AUFGABENSTELLUNG »
Wann werden laut der Forumsdiskussion über die Liefertermine der 2010er Modelle die Gravity-Bikes in der Schweiz erwartet?

BEREITGESTELLTER TEXT »

......

# Liefertermine 2010 Modelle



## klemme58c (7. Dezember 2009)

n Abend die Herren!

Hat jemand einigermaßen verlässliche Daten wann die 2010er Modelle an die Händler ausgeliefert werden?

Bilder kursieren ja schon seit September 09.....

Hätte mal gerne eine kurze Sitz/Fahrprobe auf nem DH gemacht.........

Grüßlichkeit, Basti


----------



## Indian Summer (9. Dezember 2009)

Hi Basti

In der Schweiz haben wir bereits erste 2010-Modelle ausgeliefert (Dirt, BMX, Fluid, Fluid LT, XC-Hardtails, Rampage, Spade). Die Gravity-Bikes erwarten wir Ende Januar.

Wie die Liefersituation in Deutschland aussieht, erfährst Du am besten unter [email protected].

Cheers,

Fritz


----------



## MTB-News.de




----------



## klemme58c (9. Dezember 2009)

Danke!

......

(Schlüsselpunktdaten je Instanz)

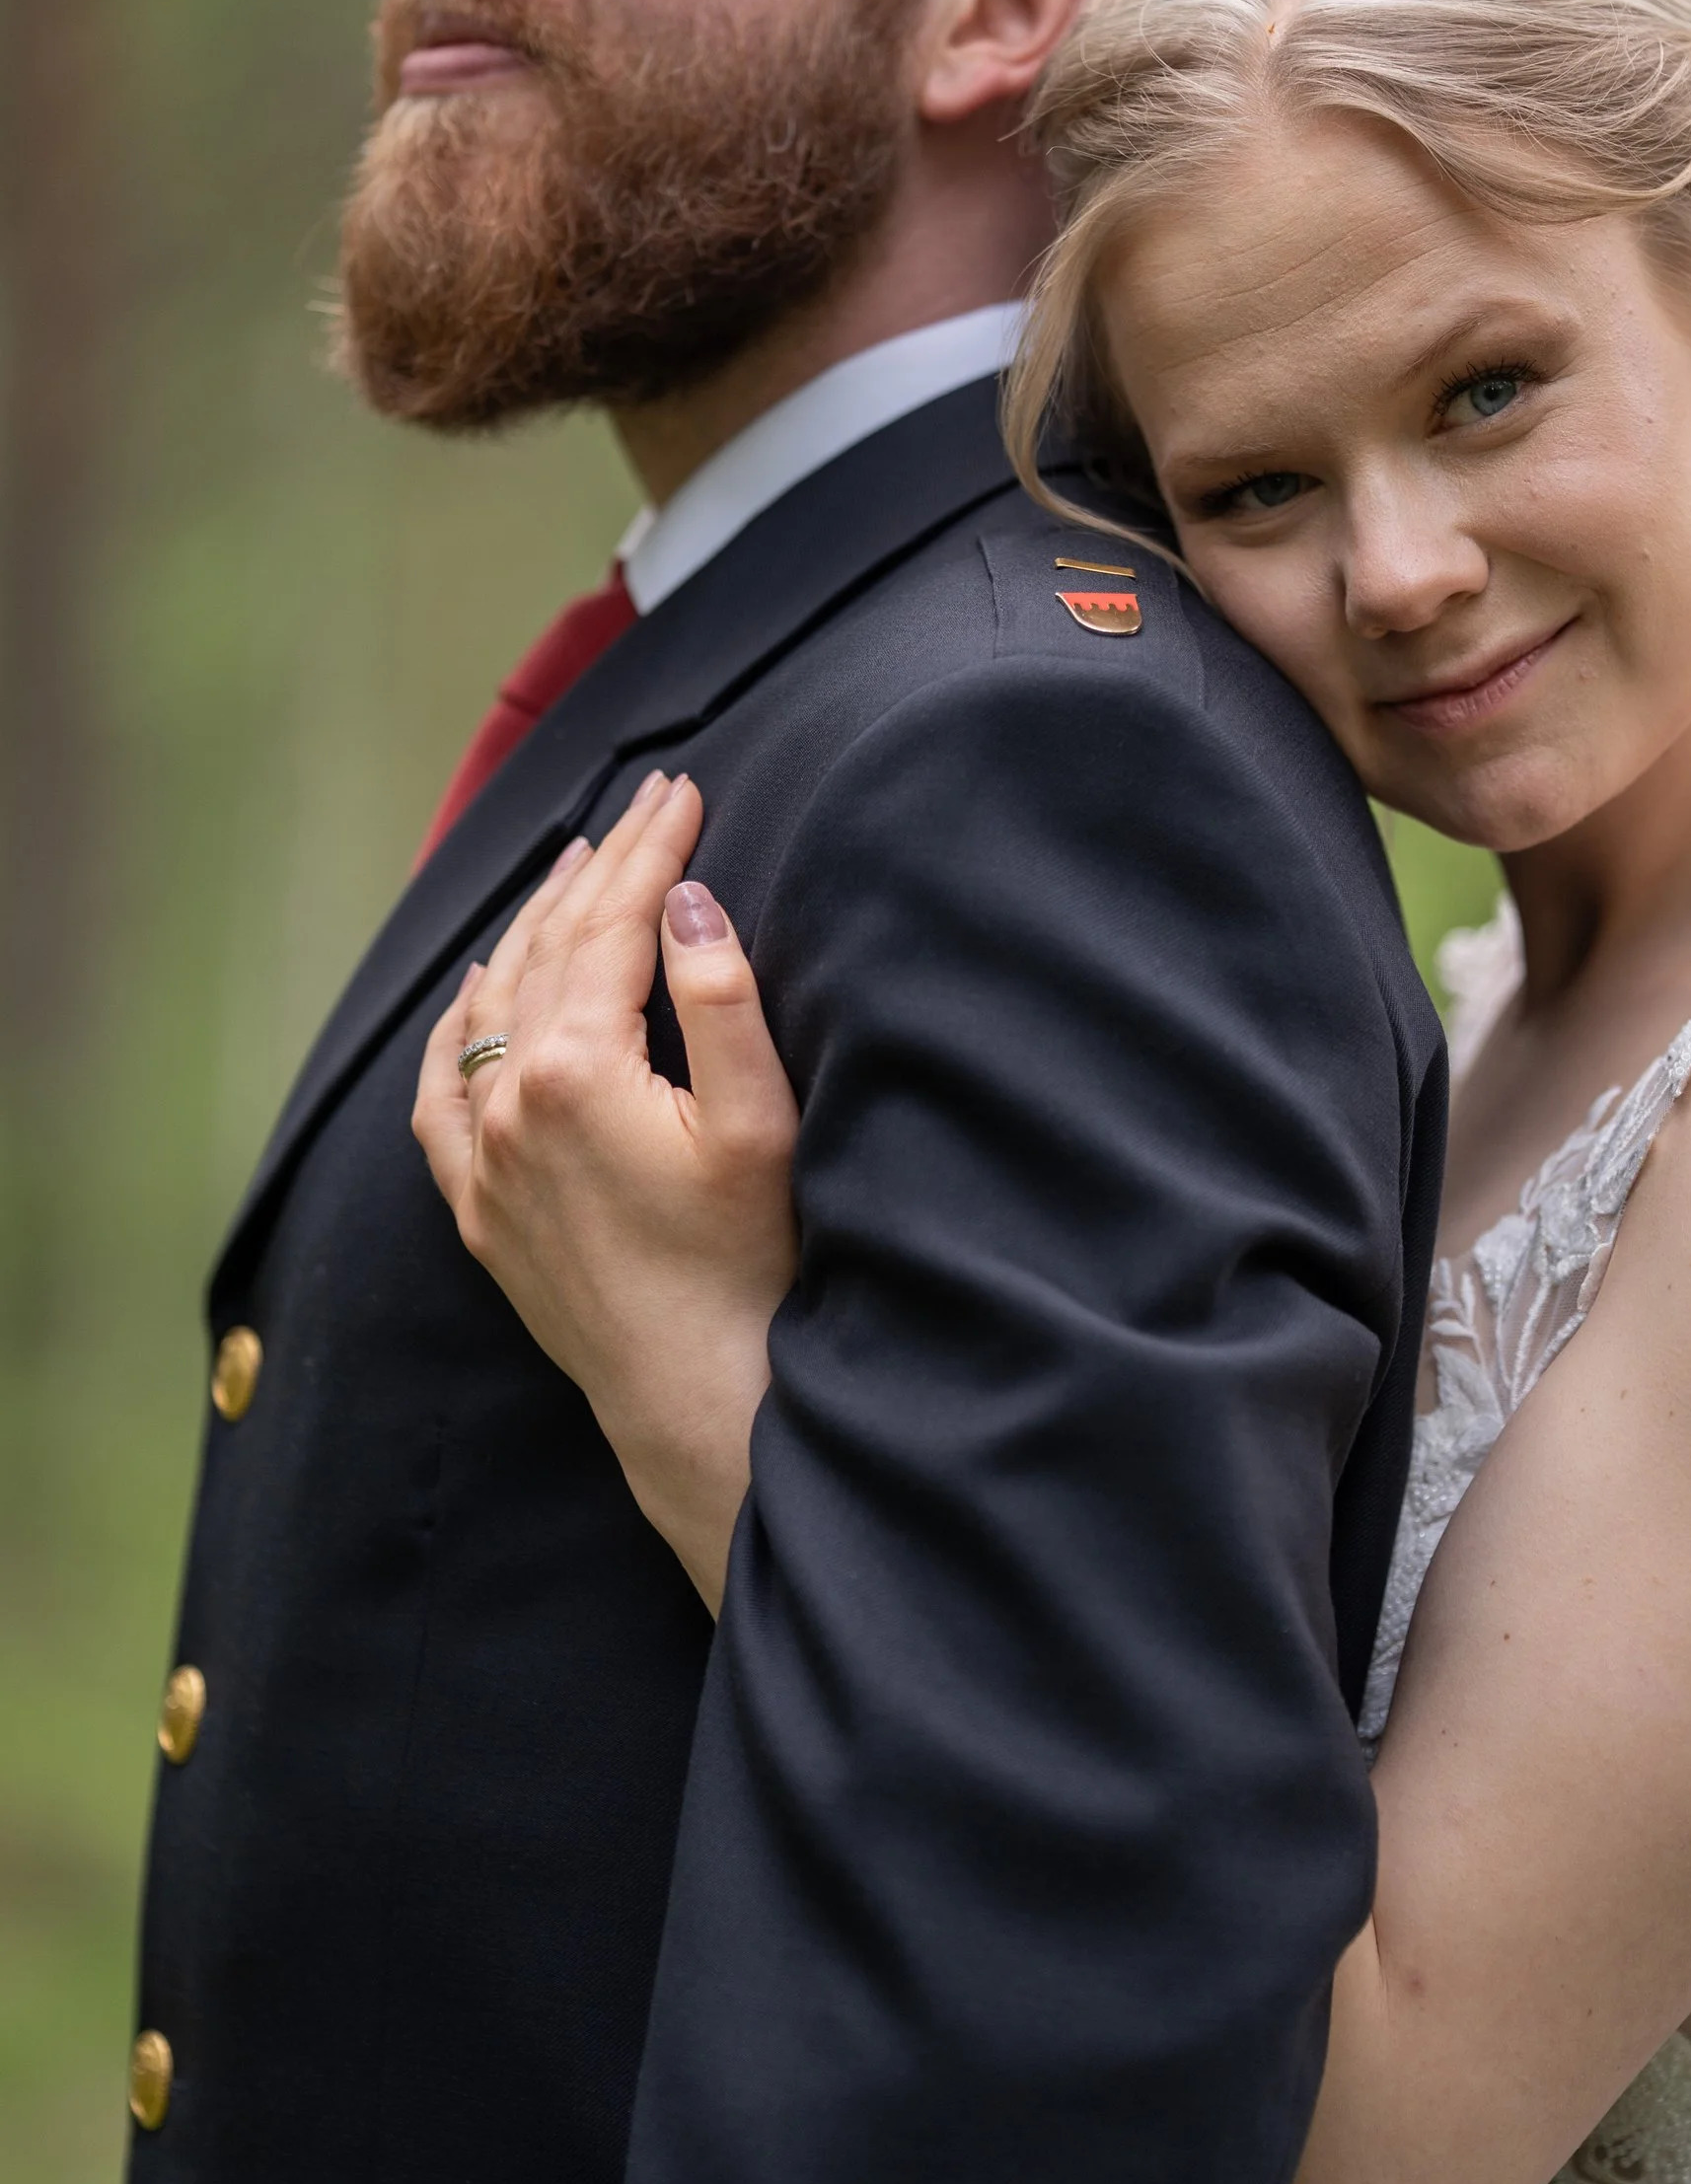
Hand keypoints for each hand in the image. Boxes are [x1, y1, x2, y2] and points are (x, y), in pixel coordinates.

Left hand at [413, 770, 799, 1609]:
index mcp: (575, 1070)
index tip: (685, 788)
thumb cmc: (747, 1264)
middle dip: (602, 868)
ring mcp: (482, 1159)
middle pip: (551, 951)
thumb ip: (719, 999)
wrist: (695, 1395)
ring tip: (572, 864)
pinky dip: (456, 1025)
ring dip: (532, 927)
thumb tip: (685, 899)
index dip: (654, 850)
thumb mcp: (758, 1124)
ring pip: (489, 1006)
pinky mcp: (478, 1207)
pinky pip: (439, 1093)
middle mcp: (508, 1105)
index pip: (614, 926)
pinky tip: (475, 989)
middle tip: (643, 802)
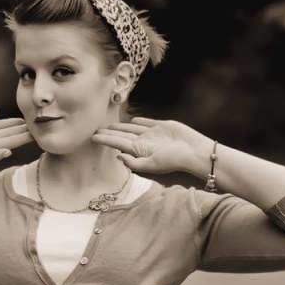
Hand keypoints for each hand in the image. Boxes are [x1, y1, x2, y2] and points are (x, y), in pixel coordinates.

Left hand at [92, 116, 210, 176]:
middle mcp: (143, 142)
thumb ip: (133, 163)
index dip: (105, 140)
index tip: (92, 137)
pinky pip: (147, 123)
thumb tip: (118, 156)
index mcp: (138, 151)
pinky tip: (132, 119)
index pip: (117, 144)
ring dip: (121, 127)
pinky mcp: (162, 126)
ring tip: (110, 125)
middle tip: (96, 130)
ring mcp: (152, 134)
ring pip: (132, 128)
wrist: (192, 151)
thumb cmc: (172, 160)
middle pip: (122, 136)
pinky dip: (139, 121)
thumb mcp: (150, 165)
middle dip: (109, 133)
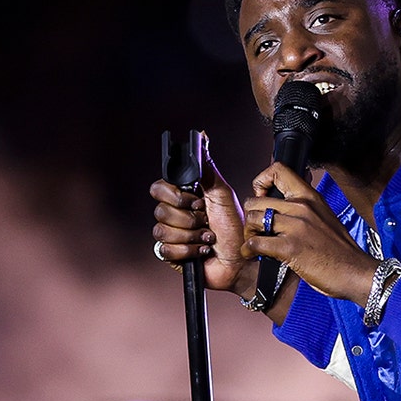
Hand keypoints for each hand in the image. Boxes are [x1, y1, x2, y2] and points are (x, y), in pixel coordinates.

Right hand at [150, 150, 256, 295]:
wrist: (242, 260)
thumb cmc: (236, 228)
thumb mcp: (223, 194)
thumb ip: (208, 169)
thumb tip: (202, 139)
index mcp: (184, 198)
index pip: (159, 188)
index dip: (176, 195)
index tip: (197, 200)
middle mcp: (175, 215)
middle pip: (160, 210)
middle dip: (190, 218)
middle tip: (207, 220)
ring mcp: (172, 236)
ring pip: (162, 231)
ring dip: (192, 235)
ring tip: (209, 237)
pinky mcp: (172, 255)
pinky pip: (166, 249)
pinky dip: (189, 251)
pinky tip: (202, 251)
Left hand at [242, 163, 377, 305]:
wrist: (356, 272)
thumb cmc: (341, 251)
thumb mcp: (325, 217)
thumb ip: (305, 208)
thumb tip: (285, 204)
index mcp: (311, 197)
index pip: (278, 171)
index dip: (262, 182)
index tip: (262, 198)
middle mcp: (302, 207)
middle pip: (256, 201)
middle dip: (251, 218)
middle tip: (257, 231)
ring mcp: (295, 226)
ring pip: (253, 219)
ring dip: (249, 234)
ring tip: (255, 245)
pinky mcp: (289, 247)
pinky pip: (255, 243)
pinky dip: (249, 251)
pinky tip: (255, 256)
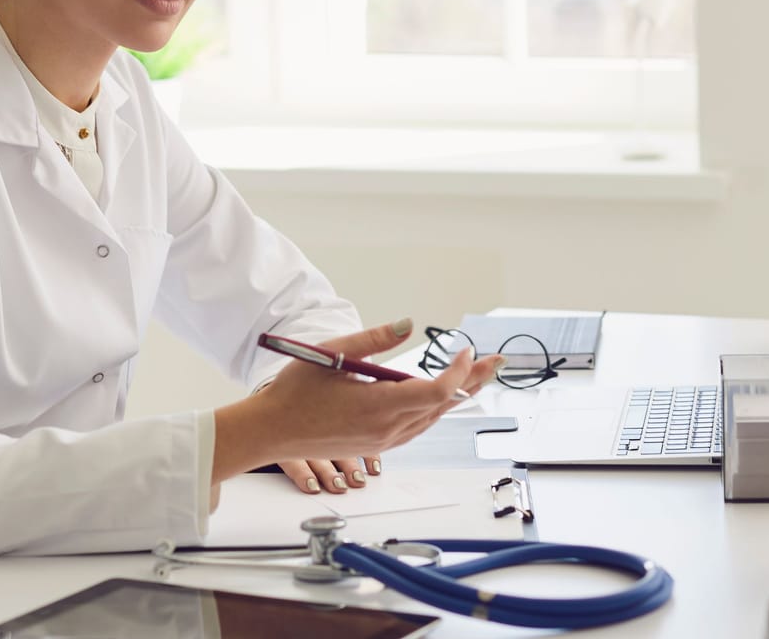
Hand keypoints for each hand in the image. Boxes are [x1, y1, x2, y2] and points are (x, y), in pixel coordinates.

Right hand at [212, 319, 504, 493]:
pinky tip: (441, 397)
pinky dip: (435, 409)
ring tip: (477, 375)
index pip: (437, 390)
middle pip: (444, 405)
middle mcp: (387, 429)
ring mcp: (383, 441)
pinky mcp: (376, 444)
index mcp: (379, 406)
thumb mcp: (332, 353)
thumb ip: (373, 339)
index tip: (466, 349)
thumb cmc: (294, 392)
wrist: (271, 431)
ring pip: (433, 418)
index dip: (459, 371)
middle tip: (496, 361)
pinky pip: (417, 427)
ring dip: (457, 395)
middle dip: (473, 381)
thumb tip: (407, 324)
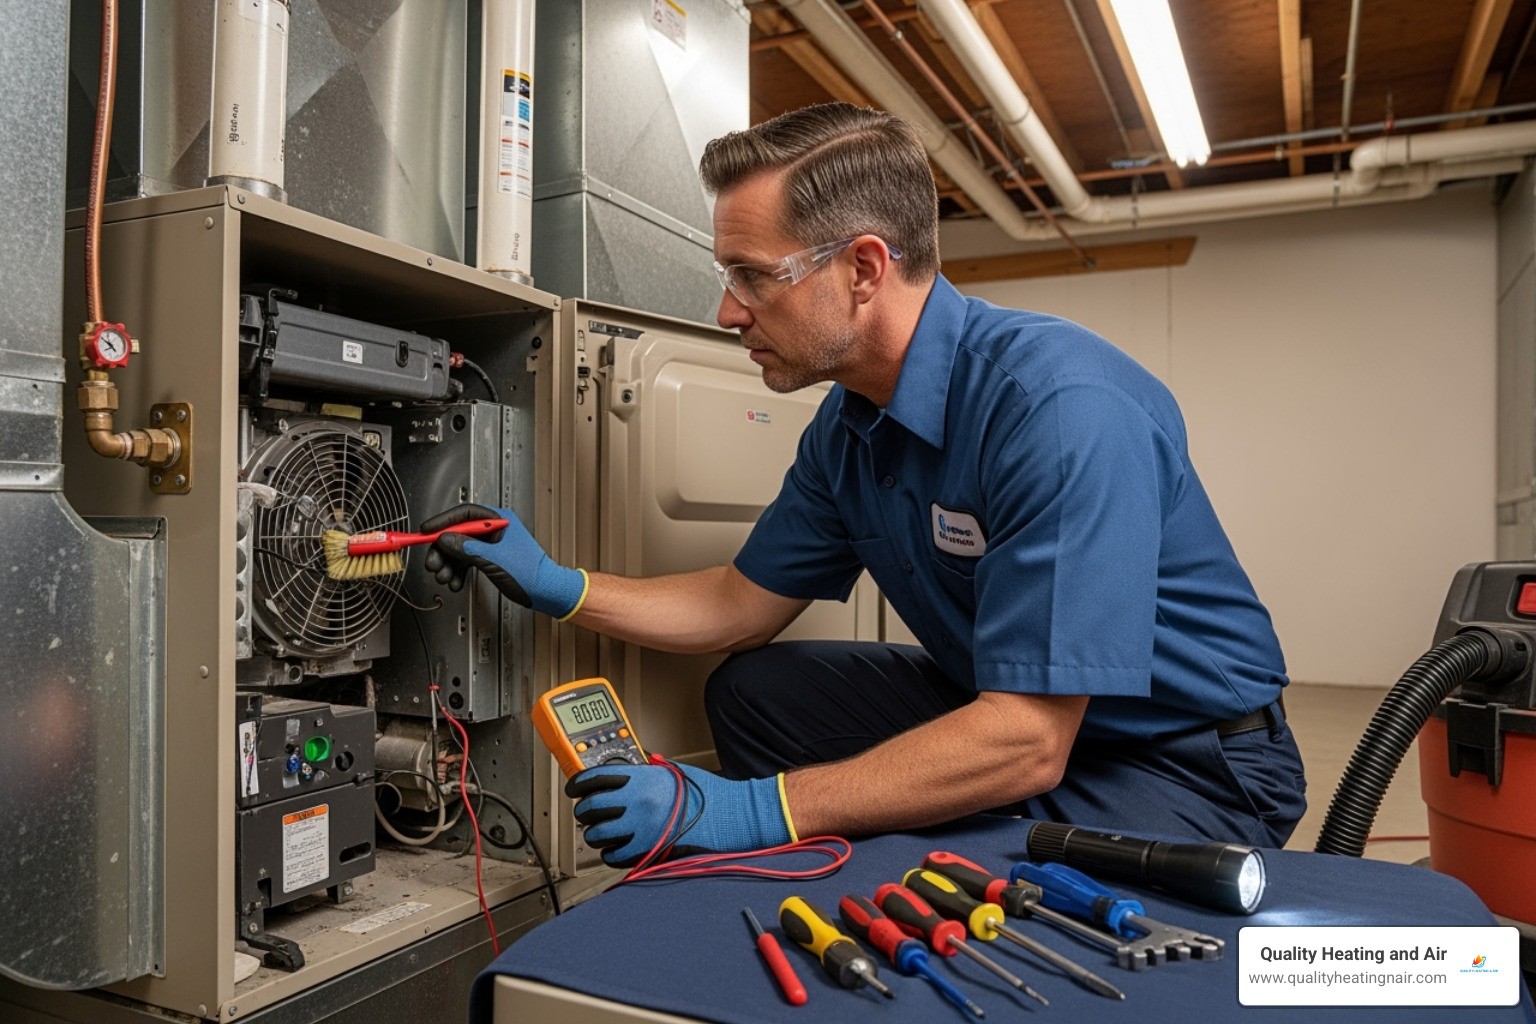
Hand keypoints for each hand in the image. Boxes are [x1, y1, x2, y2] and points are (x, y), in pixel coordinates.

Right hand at [421, 503, 587, 618]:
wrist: (547, 592)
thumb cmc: (532, 573)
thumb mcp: (494, 559)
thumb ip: (467, 548)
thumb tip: (445, 539)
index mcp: (500, 520)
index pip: (465, 514)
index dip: (443, 522)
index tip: (426, 531)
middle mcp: (494, 530)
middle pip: (459, 533)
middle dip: (443, 550)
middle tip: (433, 563)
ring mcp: (492, 545)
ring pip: (461, 549)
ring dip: (449, 564)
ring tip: (443, 576)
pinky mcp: (490, 558)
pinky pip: (467, 561)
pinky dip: (459, 572)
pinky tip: (455, 582)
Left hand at [566, 762, 791, 867]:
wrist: (729, 817)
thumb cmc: (710, 795)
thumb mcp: (677, 772)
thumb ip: (651, 770)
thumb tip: (635, 768)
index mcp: (642, 779)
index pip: (595, 778)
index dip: (578, 784)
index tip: (574, 788)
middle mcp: (637, 802)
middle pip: (591, 807)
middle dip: (584, 811)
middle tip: (587, 812)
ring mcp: (640, 828)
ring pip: (597, 834)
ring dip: (595, 834)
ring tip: (602, 832)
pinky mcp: (647, 851)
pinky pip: (613, 855)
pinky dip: (610, 853)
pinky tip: (615, 848)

......

ANTWORT »
Die Gravity-Bikes werden in der Schweiz Ende Januar erwartet.